One limitation of this study is related to the generalizability of the sample characteristics, such as that the majority of the participants live without a partner and that they all attend a senior center that encourages improvements in the quality of life and access to information. These sample characteristics may preclude extrapolation of the current findings to the elderly community as a whole. The finding of this study that access to information about HIV transmission and AIDS as well as awareness of vulnerability to infection did not translate into the behavioral measure of engaging in protected sex among the subjects in this sample is cause for concern. Future studies on this population should address the reasons underlying the refusal to use condoms, so that measures can be proposed to increase the effectiveness of habit-changing campaigns.
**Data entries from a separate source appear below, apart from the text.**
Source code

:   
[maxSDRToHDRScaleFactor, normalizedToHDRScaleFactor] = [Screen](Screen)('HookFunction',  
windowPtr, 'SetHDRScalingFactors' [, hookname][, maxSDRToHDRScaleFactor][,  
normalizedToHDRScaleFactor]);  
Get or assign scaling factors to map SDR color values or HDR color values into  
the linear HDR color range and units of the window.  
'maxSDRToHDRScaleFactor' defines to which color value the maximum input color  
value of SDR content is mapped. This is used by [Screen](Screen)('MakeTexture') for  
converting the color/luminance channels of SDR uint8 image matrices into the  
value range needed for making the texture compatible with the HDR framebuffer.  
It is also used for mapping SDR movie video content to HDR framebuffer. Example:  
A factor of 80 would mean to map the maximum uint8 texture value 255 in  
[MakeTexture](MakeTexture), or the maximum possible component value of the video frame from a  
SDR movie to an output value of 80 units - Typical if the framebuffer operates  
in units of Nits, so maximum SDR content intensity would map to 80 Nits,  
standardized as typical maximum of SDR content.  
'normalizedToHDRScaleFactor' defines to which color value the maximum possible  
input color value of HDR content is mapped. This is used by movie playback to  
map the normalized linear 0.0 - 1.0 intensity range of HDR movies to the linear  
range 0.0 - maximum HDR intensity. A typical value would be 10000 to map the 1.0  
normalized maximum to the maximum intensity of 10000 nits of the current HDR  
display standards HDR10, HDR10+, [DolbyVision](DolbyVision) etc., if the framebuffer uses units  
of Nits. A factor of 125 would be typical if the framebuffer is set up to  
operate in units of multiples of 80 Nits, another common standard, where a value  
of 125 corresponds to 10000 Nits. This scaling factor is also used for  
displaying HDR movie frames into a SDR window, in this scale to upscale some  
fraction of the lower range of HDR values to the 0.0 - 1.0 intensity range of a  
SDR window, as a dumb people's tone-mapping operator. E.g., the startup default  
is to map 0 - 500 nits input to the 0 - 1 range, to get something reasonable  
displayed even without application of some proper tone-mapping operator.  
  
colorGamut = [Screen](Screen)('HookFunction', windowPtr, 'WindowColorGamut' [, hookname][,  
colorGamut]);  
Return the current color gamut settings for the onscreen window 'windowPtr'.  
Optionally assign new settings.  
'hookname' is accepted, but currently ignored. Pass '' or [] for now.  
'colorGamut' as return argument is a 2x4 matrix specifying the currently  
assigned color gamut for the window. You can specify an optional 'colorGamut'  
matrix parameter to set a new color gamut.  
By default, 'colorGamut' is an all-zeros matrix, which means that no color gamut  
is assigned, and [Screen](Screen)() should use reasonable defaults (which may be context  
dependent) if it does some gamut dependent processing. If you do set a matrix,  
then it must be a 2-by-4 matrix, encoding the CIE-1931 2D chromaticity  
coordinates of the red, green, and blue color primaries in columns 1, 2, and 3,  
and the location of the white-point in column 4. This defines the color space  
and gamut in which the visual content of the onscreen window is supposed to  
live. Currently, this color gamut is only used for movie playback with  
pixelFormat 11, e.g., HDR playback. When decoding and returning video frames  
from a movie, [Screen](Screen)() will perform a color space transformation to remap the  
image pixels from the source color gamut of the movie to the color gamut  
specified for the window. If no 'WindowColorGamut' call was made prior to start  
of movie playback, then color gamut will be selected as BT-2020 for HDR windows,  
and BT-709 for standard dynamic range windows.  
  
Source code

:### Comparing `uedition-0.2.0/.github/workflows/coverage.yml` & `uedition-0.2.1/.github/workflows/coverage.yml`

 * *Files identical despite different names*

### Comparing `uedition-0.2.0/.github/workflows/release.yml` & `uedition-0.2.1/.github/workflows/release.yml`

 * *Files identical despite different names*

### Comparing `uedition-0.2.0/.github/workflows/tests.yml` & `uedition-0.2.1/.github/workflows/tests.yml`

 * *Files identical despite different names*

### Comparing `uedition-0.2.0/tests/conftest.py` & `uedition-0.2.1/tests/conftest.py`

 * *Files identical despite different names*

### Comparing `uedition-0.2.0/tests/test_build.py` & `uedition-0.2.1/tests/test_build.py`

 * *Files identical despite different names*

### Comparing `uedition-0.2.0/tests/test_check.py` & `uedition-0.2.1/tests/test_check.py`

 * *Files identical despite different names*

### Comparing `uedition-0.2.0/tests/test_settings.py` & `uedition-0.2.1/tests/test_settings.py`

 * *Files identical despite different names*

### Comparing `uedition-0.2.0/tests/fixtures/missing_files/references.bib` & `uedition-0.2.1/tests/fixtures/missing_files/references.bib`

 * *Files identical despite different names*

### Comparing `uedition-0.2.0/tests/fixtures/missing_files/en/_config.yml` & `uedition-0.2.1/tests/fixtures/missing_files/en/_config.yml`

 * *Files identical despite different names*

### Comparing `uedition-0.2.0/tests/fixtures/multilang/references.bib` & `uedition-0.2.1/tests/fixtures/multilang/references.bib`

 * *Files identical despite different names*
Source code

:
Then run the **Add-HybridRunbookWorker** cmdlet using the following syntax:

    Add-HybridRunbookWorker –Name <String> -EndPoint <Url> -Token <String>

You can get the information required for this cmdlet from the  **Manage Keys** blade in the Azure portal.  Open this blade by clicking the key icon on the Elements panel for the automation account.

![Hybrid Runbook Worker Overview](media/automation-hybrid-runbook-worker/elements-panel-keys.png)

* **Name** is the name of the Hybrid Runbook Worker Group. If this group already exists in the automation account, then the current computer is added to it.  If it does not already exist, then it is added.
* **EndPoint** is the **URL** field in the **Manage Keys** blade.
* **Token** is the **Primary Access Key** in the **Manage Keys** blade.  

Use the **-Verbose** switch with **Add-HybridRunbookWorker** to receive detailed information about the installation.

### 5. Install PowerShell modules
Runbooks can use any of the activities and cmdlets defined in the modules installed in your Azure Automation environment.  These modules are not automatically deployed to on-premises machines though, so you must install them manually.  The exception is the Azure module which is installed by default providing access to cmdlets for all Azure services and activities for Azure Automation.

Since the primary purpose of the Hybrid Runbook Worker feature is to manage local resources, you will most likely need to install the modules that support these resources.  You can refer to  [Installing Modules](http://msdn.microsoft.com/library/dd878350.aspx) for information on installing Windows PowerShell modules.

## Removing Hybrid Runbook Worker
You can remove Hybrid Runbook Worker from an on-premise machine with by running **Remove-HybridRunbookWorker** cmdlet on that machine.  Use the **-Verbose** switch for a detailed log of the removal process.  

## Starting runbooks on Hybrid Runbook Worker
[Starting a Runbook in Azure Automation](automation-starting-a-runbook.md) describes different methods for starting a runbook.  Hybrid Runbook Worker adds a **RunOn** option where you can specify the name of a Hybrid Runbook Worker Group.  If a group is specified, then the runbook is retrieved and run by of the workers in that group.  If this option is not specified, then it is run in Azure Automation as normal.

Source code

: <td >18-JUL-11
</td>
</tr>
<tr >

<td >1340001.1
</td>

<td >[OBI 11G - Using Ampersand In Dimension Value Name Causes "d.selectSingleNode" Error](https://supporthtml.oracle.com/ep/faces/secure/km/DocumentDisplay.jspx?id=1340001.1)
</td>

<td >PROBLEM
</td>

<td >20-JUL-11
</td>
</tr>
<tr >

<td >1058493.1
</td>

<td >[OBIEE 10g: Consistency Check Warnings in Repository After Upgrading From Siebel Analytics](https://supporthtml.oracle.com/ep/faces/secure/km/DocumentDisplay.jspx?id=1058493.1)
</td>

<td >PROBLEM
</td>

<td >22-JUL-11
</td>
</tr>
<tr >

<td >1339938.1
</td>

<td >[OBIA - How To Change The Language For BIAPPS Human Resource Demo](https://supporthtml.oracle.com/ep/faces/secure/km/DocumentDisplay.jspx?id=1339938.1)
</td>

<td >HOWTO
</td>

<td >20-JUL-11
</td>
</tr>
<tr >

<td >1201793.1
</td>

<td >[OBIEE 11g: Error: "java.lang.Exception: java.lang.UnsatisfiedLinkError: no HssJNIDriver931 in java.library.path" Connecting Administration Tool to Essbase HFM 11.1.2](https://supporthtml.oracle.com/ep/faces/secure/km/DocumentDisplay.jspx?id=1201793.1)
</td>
Among the elderly individuals investigated in this study, the vulnerability to HIV is multifactorial. This population's awareness of greater opportunities for relationships and of the risks of acquiring AIDS should be associated with more proactive interest in information about risk behaviors, more frequent HIV testing, and protected sex behaviors. Awareness campaigns should take into account gender-specific cultural differences in sexual behavior.
It is detrimental for healthy, sexually active individuals who are likely to achieve non-dependent longevity to exercise behaviors that can expose them to an incurable infectious disease. The findings of the present study strongly emphasize the need to implement more effective measures to discourage unprotected sex, which is the primary vulnerability factor for HIV infection in this population.
No potential conflict of interest was reported.
Driemeier M was responsible for the manuscript writing and intellectual and scientific content of the study. Andrade SMO was responsible for the methodology applied and critical revision. Pontes ERJC was responsible for the statistical analysis. Paniago AMM was responsible for the revision regarding clinical aspects of AIDS. Cunha RV was responsible for the critical revision.